The boys look at me as though I am mad. Am I? A weird hiatus in activity descends; action is suspended and we all look at one another. What next. A car pulls up and a big guy gets out. The kids are shouting at him. I can’t tell whether they are welcoming the arrival of backup, or if the driver is another Turkish man stopping to see what’s happening. The three of us – it is "us" now – walk calmly away. I return the spectacles and pick up my tuna.
I remain coldly furious. Furious that children (because mid-teenagers are children) could show such disrespect to an adult. Furious that a shopkeeper, who dragged himself round the world to live here, and who works all the hours God sends, can find himself physically abused on the steps of the shop which he and his relatives have built up with their bare hands. Furious for my borough, limping painfully towards respectability, fighting enough inbuilt disadvantages without having to deal with cavalier street lawlessness. Furious with the many other adults on X Street who stood and watched, watched the build-up as well as the outcome, without intervening. How came we to this point? How did a cohort of children grow, not only to believe they can commit violence without fear of reprimand, but to take pleasure from these acts?

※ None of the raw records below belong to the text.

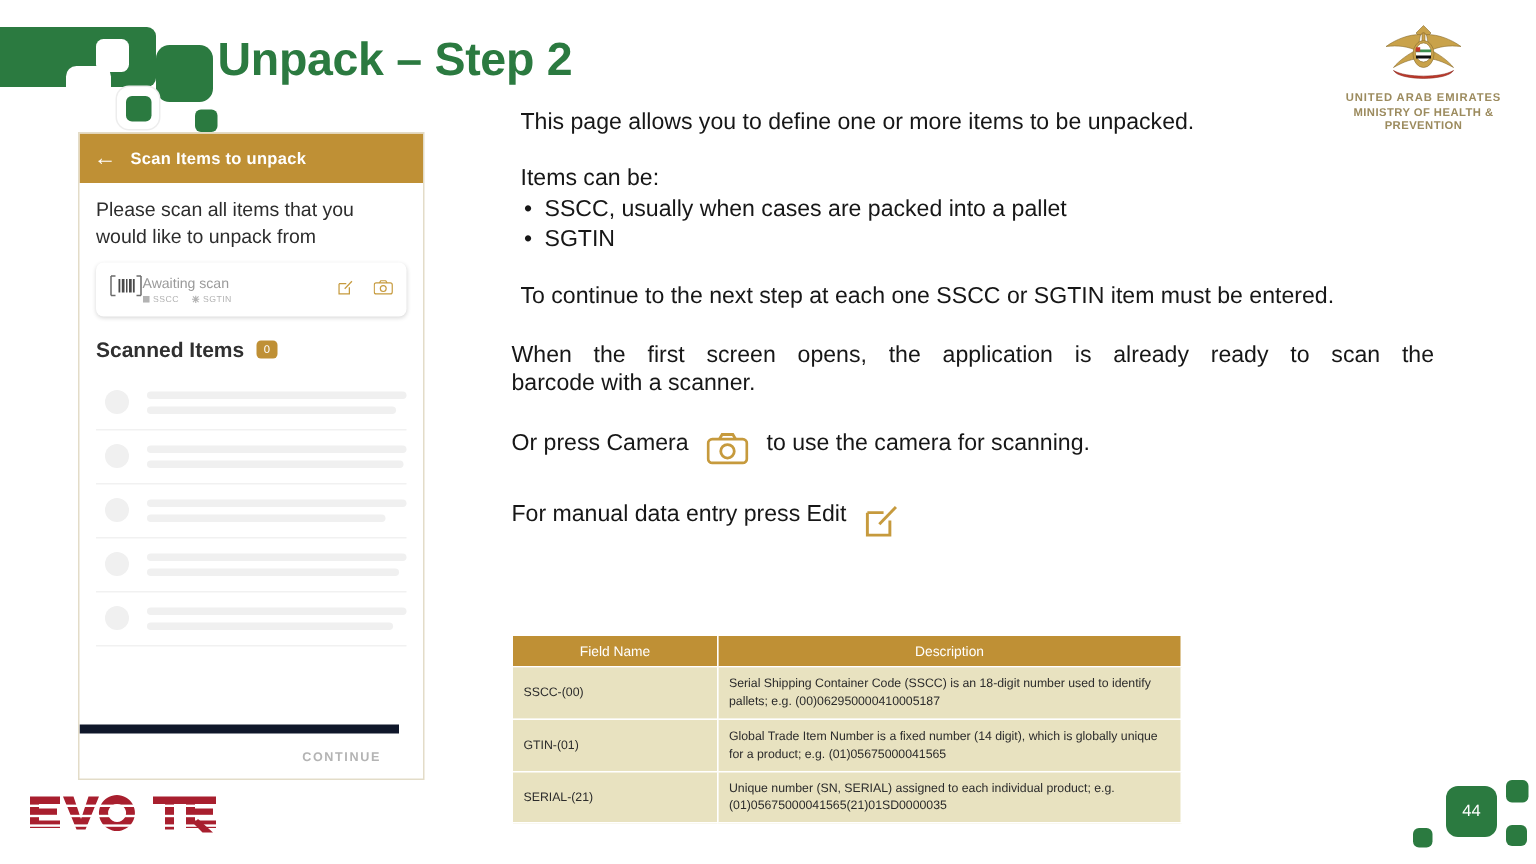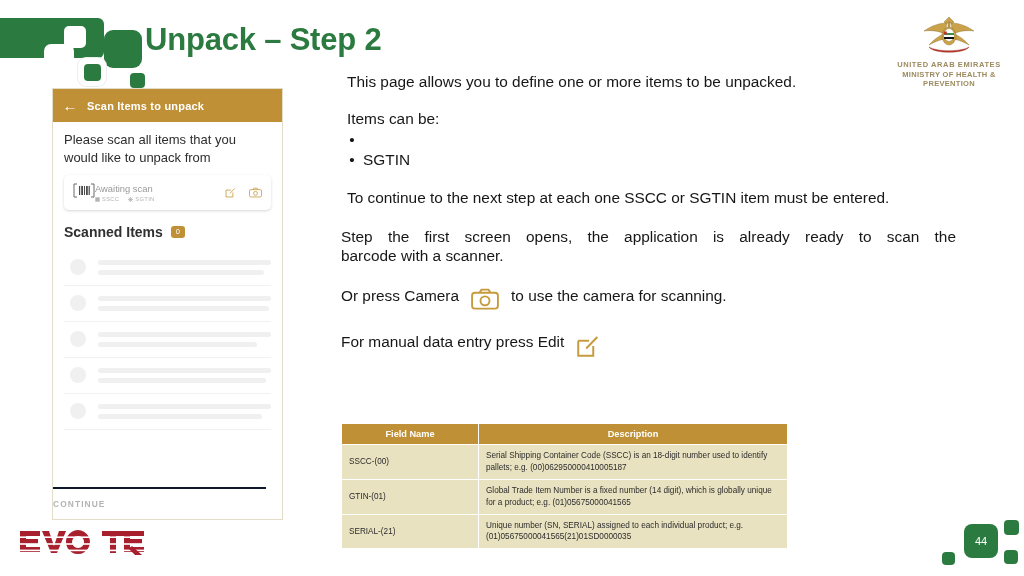--- a/index.html
+++ b/index.html
@@ -47,40 +47,40 @@
   .card-acts{display:flex;gap:13px;align-items:center;color:#c69a3d;}
   .sec-head{margin-top:14px;display:flex;align-items:center;gap:8px;}
   .sec-title{font-size:14px;font-weight:bold;color:#303030;}
   .badge{background:#bf9035;color:#fff;font-size:7.5px;border-radius:3px;padding:1px 5px;line-height:1.35;}
   .sk-list{margin-top:10px;}
   .sk-row{display:flex;align-items:center;padding:9px 0 10px 0;border-bottom:1px solid #f1f1f1;}
   .sk-av{width:16px;height:16px;border-radius:50%;background:#f0f0f0;flex:0 0 16px;margin-left:6px;}
   .sk-lines{flex:1;margin-left:12px;}
   .sk-l{height:5px;border-radius:3px;background:#f0f0f0;}
   .sk-l+.sk-l{margin-top:5px;}
-  .ph-foot{position:absolute;left:0;right:16px;bottom:0;height:30px;border-top:2px solid #0f172a;
-           display:flex;align-items:center;justify-content:flex-start;padding-right:12px;}
+  .ph-foot{position:absolute;left:0;right:16px;bottom:0;height:30px;border-top:6px solid #0f172a;
+           display:flex;align-items:center;justify-content:flex-end;padding-right:12px;}
   .ph-cont{font-size:8.4px;color:#b4b4b4;letter-spacing:1.1px;font-weight:bold;}
 
   
   .copy{position:absolute;left:341px;top:74px;width:625px;font-size:15.4px;color:#171717;line-height:1.0;}
   .p{margin:0 0 0 6px;}
   .gap{height:22px;}
   .bullets{margin:0;padding:0;list-style:none;}
   .bullets li{display:flex;margin-top:5px;}
   .bul{width:22px;flex:0 0 22px;text-align:center;}
   .just{text-align:justify;text-justify:inter-word;line-height:1.25;width:615px;}
   .just > span{display:block;}
   .iconline{display:flex;}
   .ic-gold{color:#c69a3d;margin:0 12px;flex:0 0 auto;}
 
   
   .tbl{position:absolute;left:341px;top:423px;width:447px;border-collapse:collapse;
        font-size:8.2px;color:#2b2b2b;}
-  .tbl th{background:#bf9035;color:#fff;font-size:9.2px;font-weight:bold;padding:5px 4px;
+  .tbl th{background:#bf9035;color:#fff;font-size:9.2px;font-weight:normal;padding:5px 4px;
           border:1px solid #ffffff;text-align:center;}
   .tbl td{background:#e8e2c0;border:1px solid #ffffff;padding:5px 7px;vertical-align:middle;line-height:1.45;}
   .tbl td.fn{width:122px;}
 
   
   .evoteq{position:absolute;left:20px;top:530px;}
 
   
   .pageno{position:absolute;left:938px;top:512px;width:80px;height:58px;}
   .pn-main{position:absolute;left:26px;top:12px;width:34px;height:34px;background:#2b7a40;border-radius:8px;
@@ -232,31 +232,32 @@
     </div>
   </div>
 
   <div class="copy">
     <div class="p">This page allows you to define one or more items to be unpacked.</div>
     <div class="gap"></div>
     <div class="p">Items can be:</div>
     <ul class="bullets">
       <li>
         <span class="bul">•</span>
+        <span>SSCC, usually when cases are packed into a pallet</span>
       </li>
       <li>
         <span class="bul">•</span>
         <span>SGTIN</span>
       </li>
     </ul>
     <div class="gap"></div>
     <div class="p">To continue to the next step at each one SSCC or SGTIN item must be entered.</div>
     <div class="gap"></div>
     <div class="just">
-      <span class="jline" style="text-align:justify;text-align-last:justify;">Step the first screen opens,  the application is already ready to scan the</span>
+      <span class="jline" style="text-align:justify;text-align-last:justify;">When the first screen opens,  the application is already ready to scan the</span>
       <span>barcode with a scanner.</span>
     </div>
     <div class="gap"></div>
     <div class="iconline">
       <span>Or press Camera</span>
       <span class="ic-gold">
         <svg width="28" height="22" viewBox="0 0 18 14">
           <rect x="0.7" y="3" width="16.6" height="10.2" rx="1.8" stroke="#c69a3d" stroke-width="1.2" fill="none"></rect>
           <path d="M5.5 3 L6.7 1 h4.6 L12.5 3" stroke="#c69a3d" stroke-width="1.2" fill="none"></path>
           <circle cx="9" cy="8.2" r="2.9" stroke="#c69a3d" stroke-width="1.2" fill="none"></circle>

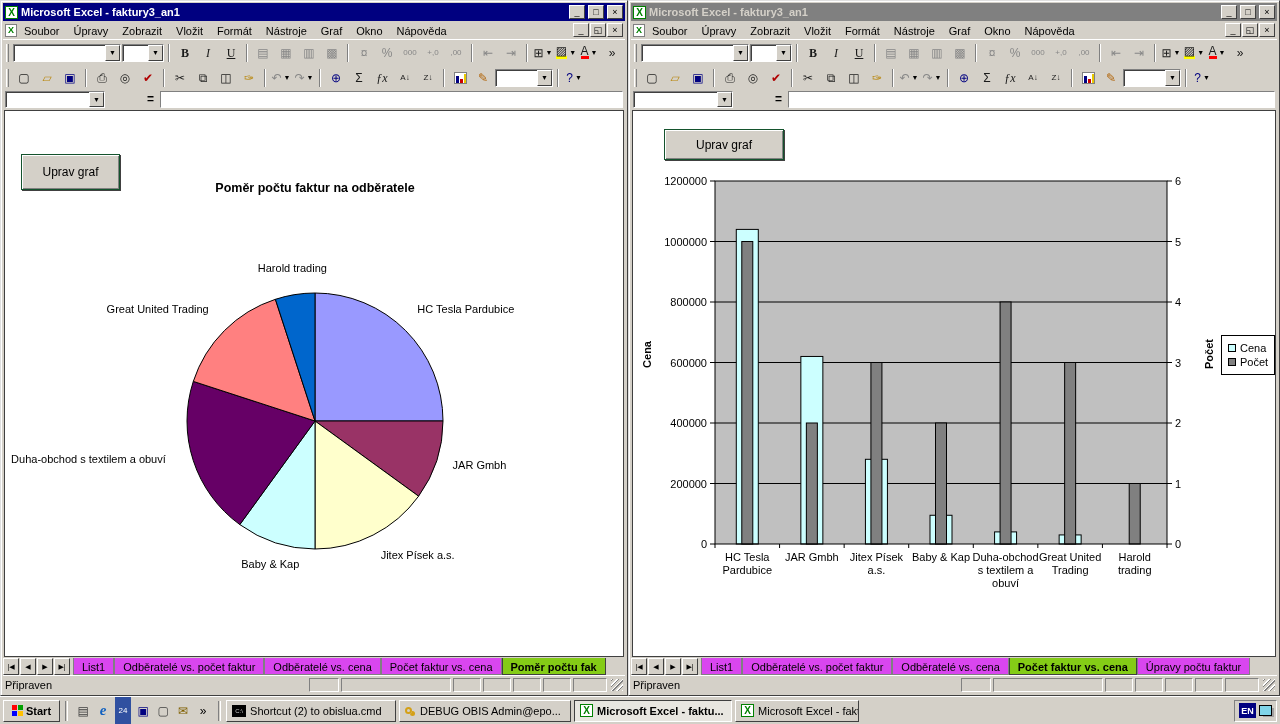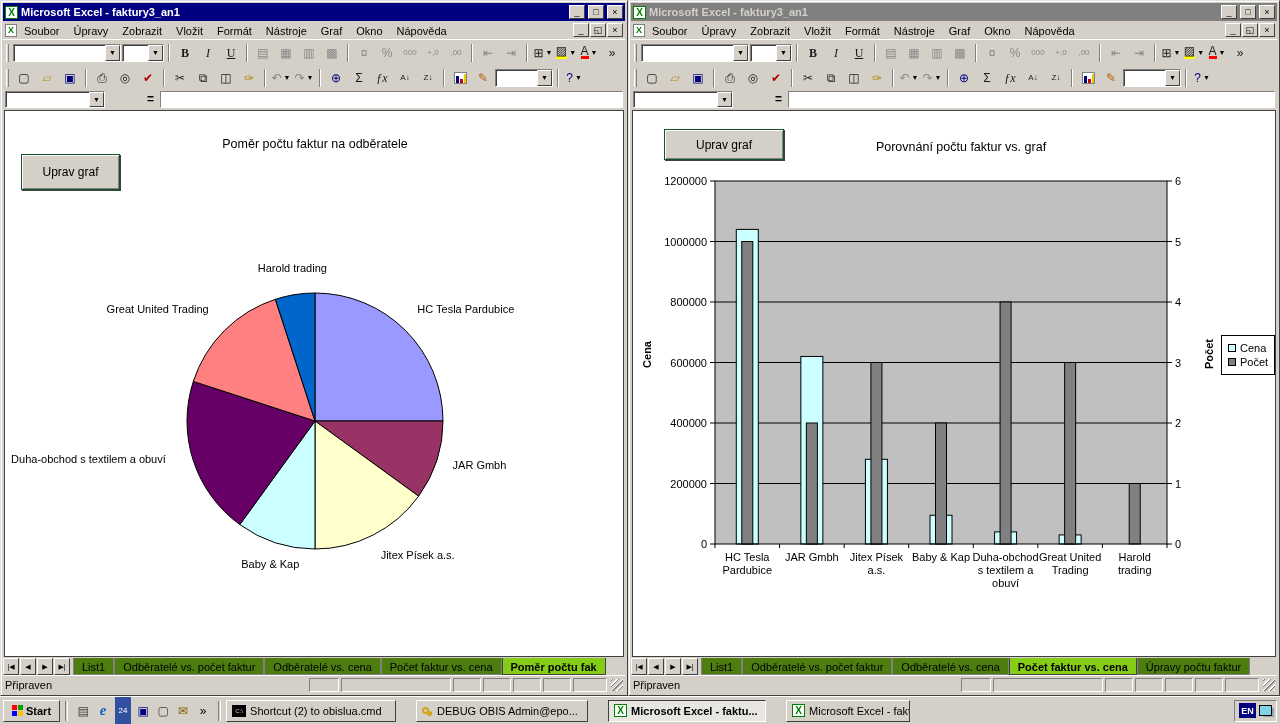--- a/index.html
+++ b/index.html
@@ -44,34 +44,34 @@
   .namebox .fill{flex:1;}
   .namebox .cbtn { width:15px; background:#d4d0c8; border:1px solid; border-color:#fff #404040 #404040 #fff;
                    font-size:7px; display:flex; align-items:center; justify-content:center; }
   .equals { font-size:12px; font-weight:bold; margin:0 6px 0 42px; }
   .formula-field { flex:1; height:17px; background:#fff; border:1px solid; border-color:#808080 #fff #fff #808080; }
   .sheet { flex:1 1 auto; position:relative; background:#fff; margin:0 1px;
            border:1px solid #404040; overflow:hidden; }
   .edit-graph-btn { position:absolute; background:#d4d0c8; border:1px solid #14532d;
       box-shadow: inset 1px 1px 0 #fff, inset -1px -1px 0 #808080, 1px 1px 0 #404040;
       font-size:12px; color:#000; display:flex; align-items:center; justify-content:center; }
-  .chart-title { position:absolute; font-size:12.5px; font-weight:normal; text-align:center; color:#000; }
+  .chart-title { position:absolute; font-size:12.5px; font-weight:bold; text-align:center; color:#000;margin-top:44px; }
   .pie-label { position:absolute; font-size:11px; line-height:13px; color:#000; white-space:nowrap; }
   .pie-label.wrap { white-space:normal; width:170px; text-align:center; }
   .cat-label { position:absolute; font-size:11px; line-height:13px; text-align:center; color:#000; }
   .axis-title-v { position:absolute; font-size:11px; font-weight:bold; color:#000;
                   writing-mode:vertical-rl; transform:rotate(180deg); }
   .legend-box { position:absolute; background:#fff; border:1px solid #000; padding:4px 6px; font-size:11px; }
   .legend-row { display:flex; align-items:center; gap:4px; margin:2px 0; }
   .legend-swatch { width:8px; height:8px; border:1px solid #000; }
   .tabsrow { height:18px; display:flex; align-items:stretch; flex:0 0 auto; padding-top:1px; }
   .tabnav { display:flex; gap:1px; margin-right:3px; }
   .tabnav span { width:16px; background:#d4d0c8; border:1px solid; border-color:#fff #404040 #404040 #fff;
                  font-size:7px; display:flex; align-items:center; justify-content:center; }
-  .tab { font-size:11px; padding:1px 8px 0 8px; background:#4d7c0f; color:#000;
+  .tab { font-size:11px; padding:1px 8px 0 8px; background:#d946ef; color:#000;
          border:1px solid #808080; border-top:none; border-radius:0 0 0 0; white-space:nowrap;
          display:flex; align-items:center; }
   .tab.active { background:#84cc16; font-weight:bold; border-color:#404040; }
   .statusbar { height:18px; display:flex; align-items:center; padding:0 2px; gap:2px; font-size:11px; flex:0 0 auto;
                border-top:1px solid #fff; }
   .status-panes { margin-left:auto; display:flex; gap:2px; }
   .pane { height:14px; border:1px solid; border-color:#808080 #fff #fff #808080; }
   .resize-grip { width:12px; height:12px; margin-left:2px;
      background: repeating-linear-gradient(135deg,#fff 0 1px,#808080 1px 2px,transparent 2px 4px); }
   
@@ -630,21 +630,21 @@
   <span id="quick-launch" style="display:flex; align-items:center;">
       <span class="ql-icon" style="color: rgb(64, 64, 64);">▤</span>
       <span class="ql-icon" style="color: rgb(16, 96, 192); font-weight: bold; font-style: italic; font-family: &quot;Liberation Serif&quot;, serif; font-size: 15px;">e</span>
       <span class="ql-icon" style="color: rgb(255, 255, 255); background: rgb(48, 80, 160); font-size: 8px; width: 16px; height: 27px; margin: 0px 2px;">24</span>
       <span class="ql-icon" style="color: rgb(0, 0, 128);">▣</span>
       <span class="ql-icon" style="color: rgb(64, 64, 64);">▢</span>
       <span class="ql-icon" style="color: rgb(128, 96, 0);">✉</span>
       <span class="ql-icon">»</span>
     </span>
   <span class="task-sep"></span>
-  <span id="task-buttons" style="display:flex; gap:20px; align-items:center;justify-content:center;">
+  <span id="task-buttons" style="display:flex; gap:3px; align-items:center;justify-content:center;">
       <button class="task-btn" style="width: 170px;">
         <span class="cmd-ic">C:\</span>
         <span>Shortcut (2) to obislua.cmd</span>
       </button>
       <button class="task-btn" style="width: 172px;">
         <span class="keys-ic"></span>
         <span>DEBUG OBIS Admin@epo...</span>
       </button>
       <button class="task-btn active" style="width: 158px;">
         <span class="xl-ic">X</span>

Walking home I pass a pub and hear a white man on his mobile, excitedly telling the news, whether to his wife or the police I don’t know. That’s right, some men chasing some boys he’s saying. The tone of his voice, the shine in his eyes: vicarious pleasure. His street-cred is enhanced by that which he has witnessed. I feel sick. Later, of course, I panic about repercussions. What will happen to the Turks who had had enough? What will happen to me? What might have happened to any one of us, had a knife been pulled?
*
I go back to the shop the next day, to see how things are, to see if the window is still there, to be honest. It is. The shopkeeper’s still angry.
– Seven years I wait to get visa to go to Canada, they turn me down, I’m stuck now in this fucking shithole.
– Don’t go, I say, you’re one of the good guys. I spend my life ticking the good guys off the list, because they are leaving, one family at a time.
– What can I do? You phone the police, they don’t do nothing. These boys are in, out the shop all the time, they steal things, they throw things … I don’t want to raise my child in this dump, among these, these …
– Criminals? I offer. Out of control youth?
– Animals, he says.
Just one week earlier, this man and I had bumped into each other on the High Street, a comic, near-physical bump, and we laughed out loud with the pleasure of it, then walked together down to the tube. That day, the sun was shining. That day, life was sweet.